#### WHAT TO DO
Give back an exact copy of the lines below, from the first through the line with "починке компьютера. Главной чертой результата"; please stop there.

--- DATA PROVIDED Enclosed Below ---

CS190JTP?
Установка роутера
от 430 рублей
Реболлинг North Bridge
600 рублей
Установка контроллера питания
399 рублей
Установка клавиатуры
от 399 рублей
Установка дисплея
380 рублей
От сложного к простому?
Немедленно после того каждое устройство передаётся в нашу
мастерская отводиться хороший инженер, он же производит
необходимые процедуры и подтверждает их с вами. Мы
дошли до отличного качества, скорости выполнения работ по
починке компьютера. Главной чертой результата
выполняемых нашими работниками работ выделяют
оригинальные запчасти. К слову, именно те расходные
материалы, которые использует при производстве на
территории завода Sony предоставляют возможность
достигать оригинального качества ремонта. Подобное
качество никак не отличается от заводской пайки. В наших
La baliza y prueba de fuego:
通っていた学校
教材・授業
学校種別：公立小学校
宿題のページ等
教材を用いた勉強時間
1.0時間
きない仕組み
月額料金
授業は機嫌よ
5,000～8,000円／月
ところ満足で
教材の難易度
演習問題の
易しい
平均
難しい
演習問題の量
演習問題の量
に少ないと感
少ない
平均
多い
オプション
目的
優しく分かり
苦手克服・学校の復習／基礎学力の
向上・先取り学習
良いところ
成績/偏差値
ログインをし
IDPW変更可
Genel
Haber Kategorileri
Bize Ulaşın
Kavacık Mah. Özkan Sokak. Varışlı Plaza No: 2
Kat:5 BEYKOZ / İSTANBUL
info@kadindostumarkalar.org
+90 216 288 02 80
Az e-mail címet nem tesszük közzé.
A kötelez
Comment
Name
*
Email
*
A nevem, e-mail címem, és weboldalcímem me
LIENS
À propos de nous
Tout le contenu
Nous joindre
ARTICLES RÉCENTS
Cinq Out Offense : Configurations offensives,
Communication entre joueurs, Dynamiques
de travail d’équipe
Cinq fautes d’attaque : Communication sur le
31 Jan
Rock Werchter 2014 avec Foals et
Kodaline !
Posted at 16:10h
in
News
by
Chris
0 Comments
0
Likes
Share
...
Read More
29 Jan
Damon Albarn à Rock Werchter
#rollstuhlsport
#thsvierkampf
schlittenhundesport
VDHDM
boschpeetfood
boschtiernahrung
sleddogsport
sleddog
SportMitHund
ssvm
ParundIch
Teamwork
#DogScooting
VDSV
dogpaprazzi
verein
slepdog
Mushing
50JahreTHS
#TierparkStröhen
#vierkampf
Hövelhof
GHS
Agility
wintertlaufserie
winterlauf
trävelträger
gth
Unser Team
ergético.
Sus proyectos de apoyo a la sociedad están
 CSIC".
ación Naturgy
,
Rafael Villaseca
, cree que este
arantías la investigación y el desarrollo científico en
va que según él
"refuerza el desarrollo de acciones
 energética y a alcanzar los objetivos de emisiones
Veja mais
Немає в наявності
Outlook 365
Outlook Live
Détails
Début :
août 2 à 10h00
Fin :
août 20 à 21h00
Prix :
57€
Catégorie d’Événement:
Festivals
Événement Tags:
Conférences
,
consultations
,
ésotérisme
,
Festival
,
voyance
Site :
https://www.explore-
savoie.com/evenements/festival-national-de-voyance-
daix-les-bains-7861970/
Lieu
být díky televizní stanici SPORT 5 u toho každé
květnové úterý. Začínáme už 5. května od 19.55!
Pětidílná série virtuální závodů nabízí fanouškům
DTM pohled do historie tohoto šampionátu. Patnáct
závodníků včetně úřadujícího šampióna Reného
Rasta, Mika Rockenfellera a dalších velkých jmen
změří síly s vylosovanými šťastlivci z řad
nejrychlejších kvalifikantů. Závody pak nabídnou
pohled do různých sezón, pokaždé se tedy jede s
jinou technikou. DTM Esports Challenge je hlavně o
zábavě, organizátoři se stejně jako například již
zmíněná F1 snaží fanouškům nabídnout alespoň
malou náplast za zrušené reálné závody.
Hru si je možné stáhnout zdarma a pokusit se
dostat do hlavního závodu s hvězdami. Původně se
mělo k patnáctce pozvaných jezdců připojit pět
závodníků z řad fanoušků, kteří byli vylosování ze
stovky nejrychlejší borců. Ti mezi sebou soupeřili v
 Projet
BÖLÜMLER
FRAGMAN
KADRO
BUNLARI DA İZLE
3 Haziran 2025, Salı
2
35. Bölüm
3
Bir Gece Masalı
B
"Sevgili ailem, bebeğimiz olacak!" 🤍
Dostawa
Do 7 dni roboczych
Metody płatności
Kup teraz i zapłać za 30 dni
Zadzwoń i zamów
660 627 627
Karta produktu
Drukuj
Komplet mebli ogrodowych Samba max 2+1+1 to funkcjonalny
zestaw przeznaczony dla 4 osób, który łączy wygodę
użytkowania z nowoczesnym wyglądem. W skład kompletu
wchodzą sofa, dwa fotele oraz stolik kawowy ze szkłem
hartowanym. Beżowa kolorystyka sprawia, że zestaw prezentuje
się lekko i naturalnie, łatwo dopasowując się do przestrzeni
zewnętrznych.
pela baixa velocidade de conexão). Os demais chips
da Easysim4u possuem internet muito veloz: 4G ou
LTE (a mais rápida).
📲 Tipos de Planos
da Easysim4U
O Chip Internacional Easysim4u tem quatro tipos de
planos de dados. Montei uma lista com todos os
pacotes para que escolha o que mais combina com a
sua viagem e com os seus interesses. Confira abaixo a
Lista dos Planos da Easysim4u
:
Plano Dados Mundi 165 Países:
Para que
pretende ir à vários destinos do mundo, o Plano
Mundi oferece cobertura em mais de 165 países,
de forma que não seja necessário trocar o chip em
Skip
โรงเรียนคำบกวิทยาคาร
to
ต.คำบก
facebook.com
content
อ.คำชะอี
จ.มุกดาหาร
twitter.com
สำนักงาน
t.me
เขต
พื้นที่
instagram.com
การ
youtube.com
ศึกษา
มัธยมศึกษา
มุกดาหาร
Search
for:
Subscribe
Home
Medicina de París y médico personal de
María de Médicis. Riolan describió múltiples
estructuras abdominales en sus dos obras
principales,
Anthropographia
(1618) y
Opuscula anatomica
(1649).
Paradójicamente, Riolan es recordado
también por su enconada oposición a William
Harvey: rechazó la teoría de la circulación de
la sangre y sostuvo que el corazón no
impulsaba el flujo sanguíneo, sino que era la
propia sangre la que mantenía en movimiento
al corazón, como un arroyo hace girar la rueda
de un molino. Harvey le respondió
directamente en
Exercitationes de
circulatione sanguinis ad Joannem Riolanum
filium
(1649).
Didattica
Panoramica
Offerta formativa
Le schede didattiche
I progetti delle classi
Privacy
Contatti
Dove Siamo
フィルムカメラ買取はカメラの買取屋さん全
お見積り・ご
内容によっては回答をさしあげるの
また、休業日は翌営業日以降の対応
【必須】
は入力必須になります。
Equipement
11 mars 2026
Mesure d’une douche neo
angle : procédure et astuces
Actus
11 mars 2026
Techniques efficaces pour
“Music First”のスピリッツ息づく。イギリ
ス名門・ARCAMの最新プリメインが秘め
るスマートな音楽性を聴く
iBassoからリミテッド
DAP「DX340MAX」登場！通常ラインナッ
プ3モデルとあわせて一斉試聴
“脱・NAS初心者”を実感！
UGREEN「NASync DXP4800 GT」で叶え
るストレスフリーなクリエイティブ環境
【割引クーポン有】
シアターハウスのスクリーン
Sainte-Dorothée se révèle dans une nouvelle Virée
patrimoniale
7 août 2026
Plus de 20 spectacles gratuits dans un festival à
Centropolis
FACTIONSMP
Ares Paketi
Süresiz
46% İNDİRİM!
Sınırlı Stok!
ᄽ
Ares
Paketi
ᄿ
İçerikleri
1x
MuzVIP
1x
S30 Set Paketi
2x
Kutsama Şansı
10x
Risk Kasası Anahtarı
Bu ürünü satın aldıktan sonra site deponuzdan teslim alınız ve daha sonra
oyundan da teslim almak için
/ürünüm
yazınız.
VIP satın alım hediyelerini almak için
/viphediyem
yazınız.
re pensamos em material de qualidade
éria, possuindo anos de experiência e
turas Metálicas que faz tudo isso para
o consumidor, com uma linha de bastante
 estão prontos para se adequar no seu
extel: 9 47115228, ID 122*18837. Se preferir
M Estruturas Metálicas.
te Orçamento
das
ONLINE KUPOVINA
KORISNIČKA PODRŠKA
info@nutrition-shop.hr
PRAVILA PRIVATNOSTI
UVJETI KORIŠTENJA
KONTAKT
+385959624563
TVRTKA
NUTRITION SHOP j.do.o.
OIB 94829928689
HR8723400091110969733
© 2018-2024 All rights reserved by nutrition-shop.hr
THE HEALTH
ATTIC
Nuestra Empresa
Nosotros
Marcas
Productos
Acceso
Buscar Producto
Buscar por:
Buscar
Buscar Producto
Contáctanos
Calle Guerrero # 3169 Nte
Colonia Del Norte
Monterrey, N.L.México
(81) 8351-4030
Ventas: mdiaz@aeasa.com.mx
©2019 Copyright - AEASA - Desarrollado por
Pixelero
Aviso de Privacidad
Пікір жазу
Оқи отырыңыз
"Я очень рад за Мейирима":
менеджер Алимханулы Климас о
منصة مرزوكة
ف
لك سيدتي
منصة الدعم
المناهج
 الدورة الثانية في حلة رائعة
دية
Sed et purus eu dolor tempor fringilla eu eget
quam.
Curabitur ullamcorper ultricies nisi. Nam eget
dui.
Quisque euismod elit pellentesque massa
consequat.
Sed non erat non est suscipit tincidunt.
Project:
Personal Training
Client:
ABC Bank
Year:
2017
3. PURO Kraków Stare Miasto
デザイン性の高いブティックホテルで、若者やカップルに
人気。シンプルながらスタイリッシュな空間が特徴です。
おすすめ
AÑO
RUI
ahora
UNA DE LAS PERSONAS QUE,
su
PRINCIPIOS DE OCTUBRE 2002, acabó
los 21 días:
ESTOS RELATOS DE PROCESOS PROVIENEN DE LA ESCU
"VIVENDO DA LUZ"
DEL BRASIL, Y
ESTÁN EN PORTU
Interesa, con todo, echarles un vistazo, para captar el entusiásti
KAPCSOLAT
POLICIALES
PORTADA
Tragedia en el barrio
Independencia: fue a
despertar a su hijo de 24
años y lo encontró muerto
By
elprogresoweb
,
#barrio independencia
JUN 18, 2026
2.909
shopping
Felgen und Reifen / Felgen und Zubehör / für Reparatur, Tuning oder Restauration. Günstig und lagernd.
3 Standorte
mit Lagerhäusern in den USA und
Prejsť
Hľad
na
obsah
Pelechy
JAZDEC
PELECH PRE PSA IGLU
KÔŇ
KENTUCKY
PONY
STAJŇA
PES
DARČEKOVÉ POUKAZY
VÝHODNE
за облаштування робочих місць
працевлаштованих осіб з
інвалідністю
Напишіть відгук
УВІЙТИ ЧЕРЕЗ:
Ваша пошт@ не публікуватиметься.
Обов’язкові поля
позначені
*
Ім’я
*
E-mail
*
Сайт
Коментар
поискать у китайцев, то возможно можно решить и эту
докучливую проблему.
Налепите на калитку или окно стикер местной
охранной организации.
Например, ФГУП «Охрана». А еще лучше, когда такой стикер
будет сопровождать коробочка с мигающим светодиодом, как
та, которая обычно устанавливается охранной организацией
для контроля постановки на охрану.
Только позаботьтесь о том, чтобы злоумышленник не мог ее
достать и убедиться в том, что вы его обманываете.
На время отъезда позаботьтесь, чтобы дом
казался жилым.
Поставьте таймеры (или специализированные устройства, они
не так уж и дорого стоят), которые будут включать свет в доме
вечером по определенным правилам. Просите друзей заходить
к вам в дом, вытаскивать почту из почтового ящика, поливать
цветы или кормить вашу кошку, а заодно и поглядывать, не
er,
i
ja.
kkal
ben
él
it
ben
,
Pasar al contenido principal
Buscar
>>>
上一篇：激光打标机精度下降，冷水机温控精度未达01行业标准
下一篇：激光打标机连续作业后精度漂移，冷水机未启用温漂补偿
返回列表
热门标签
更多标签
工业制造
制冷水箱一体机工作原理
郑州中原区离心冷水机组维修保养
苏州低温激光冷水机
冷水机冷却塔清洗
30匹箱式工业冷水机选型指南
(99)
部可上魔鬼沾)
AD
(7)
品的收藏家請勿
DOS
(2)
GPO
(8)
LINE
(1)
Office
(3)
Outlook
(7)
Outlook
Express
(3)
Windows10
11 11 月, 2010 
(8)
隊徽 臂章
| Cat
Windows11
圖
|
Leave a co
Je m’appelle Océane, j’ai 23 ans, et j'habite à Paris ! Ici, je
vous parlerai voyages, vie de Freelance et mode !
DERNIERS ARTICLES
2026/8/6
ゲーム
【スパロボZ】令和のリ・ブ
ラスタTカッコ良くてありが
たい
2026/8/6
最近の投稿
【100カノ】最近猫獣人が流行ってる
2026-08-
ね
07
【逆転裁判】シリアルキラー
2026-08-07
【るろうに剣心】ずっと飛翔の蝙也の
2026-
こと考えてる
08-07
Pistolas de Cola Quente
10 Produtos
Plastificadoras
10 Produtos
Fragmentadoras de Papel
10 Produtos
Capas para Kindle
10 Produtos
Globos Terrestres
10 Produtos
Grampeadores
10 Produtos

--- End of Enclosed DATA PROVIDED ---

#### ANSWER TO THIS PROBLEM
CS190JTP?
Установка роутера
от 430 рублей
Реболлинг North Bridge
600 рублей
Установка контроллера питания
399 рублей
Установка клавиатуры
от 399 рублей
Установка дисплея
380 рублей
От сложного к простому?
Немедленно после того каждое устройство передаётся в нашу
мастерская отводиться хороший инженер, он же производит
необходимые процедуры и подтверждает их с вами. Мы
дошли до отличного качества, скорости выполнения работ по
починке компьютера. Главной чертой результата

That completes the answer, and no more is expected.